Discussion in 'Frontpage news' started by BetA, Feb 8, 2015.
uke2: yay, expect more dumb´d down Games in teh future..
Idiocrazy, here we come...:bang:
If you still need to learn how to play BF... you still need to learn how to play an FPS tbfh. Except for the chopper/jet pilotting, that's about the only exception.
I go in the options menu for every new game I play. It's the FIRST thing I do. I bind actions to buttons that I find logical and stick with them.

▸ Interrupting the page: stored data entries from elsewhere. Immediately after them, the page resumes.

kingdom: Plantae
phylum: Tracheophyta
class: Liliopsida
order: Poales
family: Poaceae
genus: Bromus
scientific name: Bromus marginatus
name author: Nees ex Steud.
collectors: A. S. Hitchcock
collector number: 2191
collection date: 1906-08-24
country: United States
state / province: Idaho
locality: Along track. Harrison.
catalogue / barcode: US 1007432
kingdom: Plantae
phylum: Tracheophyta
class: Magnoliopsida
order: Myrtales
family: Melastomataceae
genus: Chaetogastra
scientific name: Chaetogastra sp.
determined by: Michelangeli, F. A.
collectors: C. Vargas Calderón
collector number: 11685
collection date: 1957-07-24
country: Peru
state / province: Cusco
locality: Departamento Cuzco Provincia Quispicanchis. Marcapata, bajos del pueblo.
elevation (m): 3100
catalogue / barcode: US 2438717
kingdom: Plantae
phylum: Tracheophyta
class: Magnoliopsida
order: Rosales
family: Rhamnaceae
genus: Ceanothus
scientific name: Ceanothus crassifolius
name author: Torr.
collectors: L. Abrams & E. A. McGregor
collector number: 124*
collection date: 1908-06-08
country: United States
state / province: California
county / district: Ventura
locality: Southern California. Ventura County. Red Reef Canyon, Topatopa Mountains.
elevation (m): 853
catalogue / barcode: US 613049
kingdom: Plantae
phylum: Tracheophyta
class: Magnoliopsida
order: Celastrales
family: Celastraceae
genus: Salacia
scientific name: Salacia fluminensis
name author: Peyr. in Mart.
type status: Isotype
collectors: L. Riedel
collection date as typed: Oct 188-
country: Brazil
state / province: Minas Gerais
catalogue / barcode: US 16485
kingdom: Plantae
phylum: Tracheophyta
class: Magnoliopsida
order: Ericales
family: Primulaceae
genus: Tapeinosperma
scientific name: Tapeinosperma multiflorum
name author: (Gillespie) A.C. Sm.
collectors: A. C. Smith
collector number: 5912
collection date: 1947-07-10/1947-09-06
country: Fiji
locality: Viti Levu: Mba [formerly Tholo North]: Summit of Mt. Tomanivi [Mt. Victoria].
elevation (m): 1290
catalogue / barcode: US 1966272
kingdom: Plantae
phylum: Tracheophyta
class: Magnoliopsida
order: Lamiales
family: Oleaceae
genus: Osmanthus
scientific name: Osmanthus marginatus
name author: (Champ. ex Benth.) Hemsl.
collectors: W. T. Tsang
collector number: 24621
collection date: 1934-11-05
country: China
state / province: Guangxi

It also gives me a hint and a clue about gameplay before even remotely clicking "Play Game".
But then again we live in a society where no one bothers to read a manual if need be.
The average consumer...
All so true... been running custom keyboard layouts since Rocket Arena.
This will ultimately lead to less needed 'skill' to play EA games, and we'll see many, many titles optimized for brainded f*cks.
It's just ****ing EA. Ignore them and their games unless you really need FIFA and Battlefield.
LMAO are they kidding me?
Just add god mode to every game even for mp and be done with it
So the next BF game will have a pay to learn DLC. Give EA £5 learn how to play instantly. Basically the DLC removes all button commands and leaves you with just the X button, when you press it it flashes up on the screen 'YOU WIN' and that's the game finished. Takes seconds to learn but months to master!
I'm going to be devil's advocate and say this can work. Entry level children video games on consoles are rare, let alone entry level adult games. If this statement means we still get our hard games and we make some easier, simpler games as well, then I don't see the issue.
There is nothing wrong with expanding the market, make video games just as second nature as movies are to the public.
This goes for everything. Ideally, you don't go straight to the major leagues, you start with T-Ball. The existence of T-Ball does nothing to threaten the major leagues, except possibly add more major league players as they get better and move up.
sounds like the want to downgrade pc USERS to 4 button console users (less work for them and very limited games for us)
Heh since when has has any of EA's sports titles have been hard to learn? To me sports games should be the easiest to learn. I though games now a days have some sort of tutorial with it.
EA-DICE is probably the most shameless company in the industry. Just go read what their own employees say about what drives their game development decisions, and then try to justify buying their *beep* again.
Right. And almost any game could use more UI refinement (not dumbing down, just making UI navigation more intuitive) as our culture changes. But I doubt that's the kind of mindset that's guiding EA.
I get that you are just playing devil's advocate but just to stay on point, the way EA has handled much of its IP, it doesn't leave me with confidence to believe that EA is actually considering widening it's options like you suggest. It's probably talking about shifting existing IP, trying to double dip on "brand recognition" of more hardcore franchises and "ease of entry" that will wipe the characteristics of said franchises.
I bet they'll win the golden poo award again this year.
its just depressing, I remember how complex and interesting was playing games like nfs underground 2 with so many tweaks and things to explore, fast forward to 2015 and as soon as you open the game you're free running with a stock car which randomly changes the entire paint job every time you pass by a building
EA games, its in the ass.
This article provides a great insight on hardcore games. The author focused on racing (using Mario Kart as an example of hardcore racing game), but it can be extrapolated to all genres.
It's possible to make games that are relatively easy to start, and still appealing to hardcore gamers. The problem is that hardcore gamers are a really bad target group for publishers, as they tend to spend more time with less number of games, usually only 1-2.
If you play a campaign in Starcraft, it lets you learn this game, but there's a lot of room for competitive pro gaming. In Diablo 3, a friend of mine managed to pick up game pretty easily, and complete the 1st act, when it was the 1st "real" computer game she played. In the very same game, playing at higher difficulty levels (like Rift 50+), requires a lot of dedication, skill, and is rewarding in terms of team play satisfaction.
I can agree that the games should be easy to pick up, but they shouldn't be dumbed down. In most cases, if after 2 hours in game, you still don't get how to use it, the devs failed. It's ok if you're still not comfortable with game controls and mechanics after that time, but you should get the basics in 15-30 minutes, unless it's a game as complex and difficult to be introduced to as Civilization series. At the same time, if after 2 hours with game, you can hardly see any room for improvements in terms of your skills, the devs failed too. There are some exceptions too, like story-based games eg Walking Dead series.
Actually, more like this:
Ubisoft have that one in the bag this year.
Golden poo award hahahaahh rofl. Hilarious dudes.
Expect all EA and Ubi games to eventually come with 5 buttons configs on all their games and across all platforms, fire, buy DLC, buy season, buy microtransactions, buy pre-order. lol
See I thought newer games were easier, gave rewards more, more handicaps, and doesn't actually rely too much on skill. Just "perks" that give "skills." Where as you have older games like 1942 for example, or let's just boil it down to rail shooters such as Quake.